E ciò sulla base della argomentazione, per cui “se è esatto che le formalità di cui agli artt. 285 e 170 c.p.c., sono stabilite nell’interesse del notificalo, parimenti è vero che il notificante, adottando, ai fini esecutivi, quelle dell’art. 479 stesso codice, non ha di certe inteso porre in mora la controparte ad impugnare la sentenza nel termine breve e, tanto meno,ha voluto mettere in mora se stesso”; poichè sempre secondo la citata sentenza la notificazione eseguita ad una sola delle controparti personalmente, come non fa decorrere il termine breve nei confronti del notificato, così non lo fa decorrere nei confronti del notificante, essendo il termine per l’impugnazione comune ad entrambi;

che, sulla stessa linea, anche di recente, è stato ribadito che, nel caso dì notifica della sentenza in forma esecutiva mancherebbe qualsiasi indicazione atta a far ritenere che il notificante persegua altro obiettivo che quello di dare impulso alla procedura esecutiva (Cass.
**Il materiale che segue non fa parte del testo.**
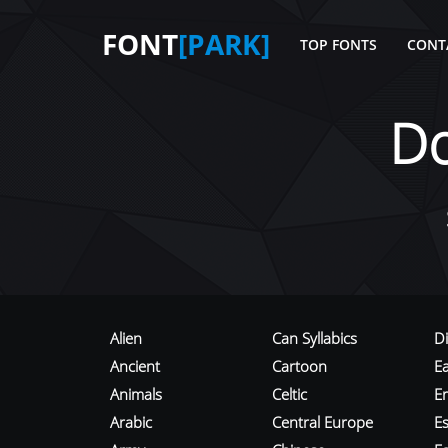
FONT
[PARK]
TOP FONTS
CONT
D
Alien
Can Syllabics
D
Ancient
Cartoon
E
Animals
Celtic
E
Arabic
Central Europe
Es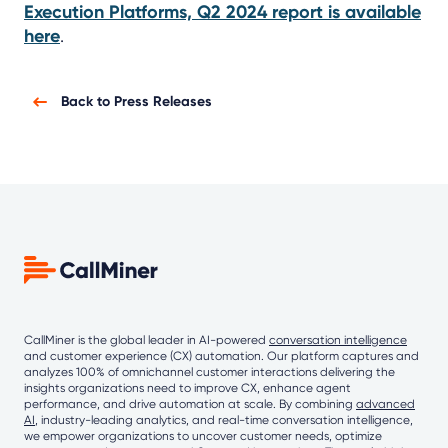
Execution Platforms, Q2 2024 report is available
here
.
Back to Press Releases
CallMiner is the global leader in AI-powered
conversation intelligence
and customer experience (CX) automation. Our platform captures and
analyzes 100% of omnichannel customer interactions delivering the
insights organizations need to improve CX, enhance agent
performance, and drive automation at scale. By combining
advanced
AI
, industry-leading analytics, and real-time conversation intelligence,
we empower organizations to uncover customer needs, optimize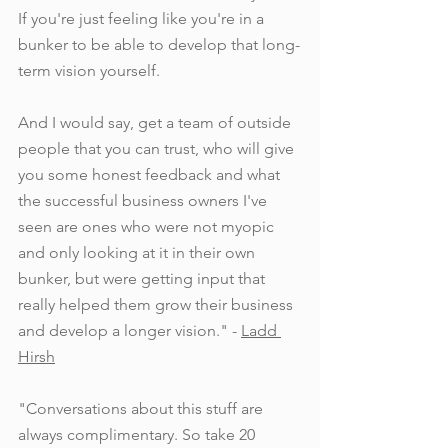
If you're just feeling like you're in a 
bunker to be able to develop that long-
term vision yourself.
And I would say, get a team of outside 
people that you can trust, who will give 
you some honest feedback and what 
the successful business owners I've 
seen are ones who were not myopic 
and only looking at it in their own 
bunker, but were getting input that 
really helped them grow their business 
and develop a longer vision." - 
Ladd 
Hirsh
"Conversations about this stuff are 
always complimentary. So take 20 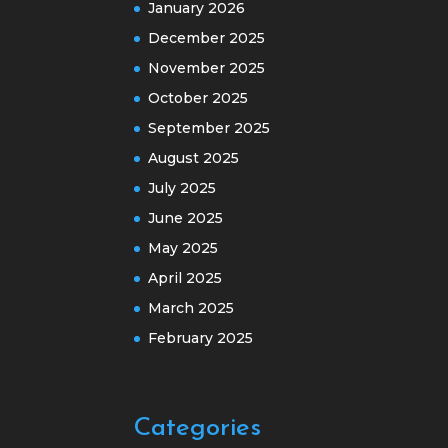
January 2026
December 2025
November 2025
October 2025
September 2025
August 2025
July 2025
June 2025
May 2025
April 2025
March 2025
February 2025
Categories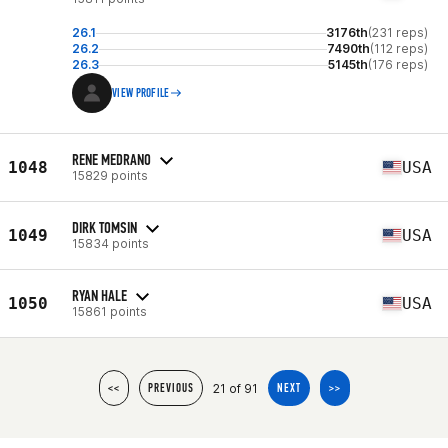
26.1
3176th
(231 reps)
26.2
7490th
(112 reps)
26.3
5145th
(176 reps)
VIEW PROFILE
RENE MEDRANO
1048
USA
15829 points
DIRK TOMSIN
1049
USA
15834 points
RYAN HALE
1050
USA
15861 points
21 of 91
<<
PREVIOUS
NEXT
>>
Sez. 1^ n. 15389/07) e che la decorrenza del termine breve di impugnazione ex art. 326 c.p.c., è ricollegata non alla conoscenza, sia pur legale, della sentenza impugnata, ma al compimento della formale attività acceleratoria data dalla sua notifica nelle forme previste dagli artt. 285 e 170 citato codice;

che, però, il Collegio è indotto a dubitare che il riferito indirizzo sia coerente alle finalità acceleratori e dell’art. 326 c.p.c., e soprattutto che esso sia compatibile con il novellato art. 111 Cost., per il profilo della ragionevole durata del processo;

che, ciò, infatti, che quell’orientamento pare non adeguatamente valutare è la circostanza che, con la notifica della sentenza in forma esecutiva, il notificante dimostra di avere, comunque, completa ed effettiva conoscenza del contenuto della sentenza, per cui, ove la ritenga non integralmente a sè favorevole, non si vede perchè debba scindere, sul piano diacronico, la tutela in executivis, per la parte favorevole, e quella impugnatoria per la residua parte, eventualmente differendo quest’ultima con l’utilizzazione del termine lungo sub art. 325 c.p.c.;

che sembra, quindi, al Collegio opportuno rimettere gli atti del presente al Primo Presidente, per l’eventuale assegnazione alle Sezioni Unite.

P.Q.M.

La Corte rimette gli atti al Signor Primo Presidente per l’eventuale assegnazione del presente giudizio alle Sezioni Unite di questa Corte ai sensi dell’art. 376 c.p.c..

Così deciso in Roma, nella Camera di consiglio, il 10 giugno 2010.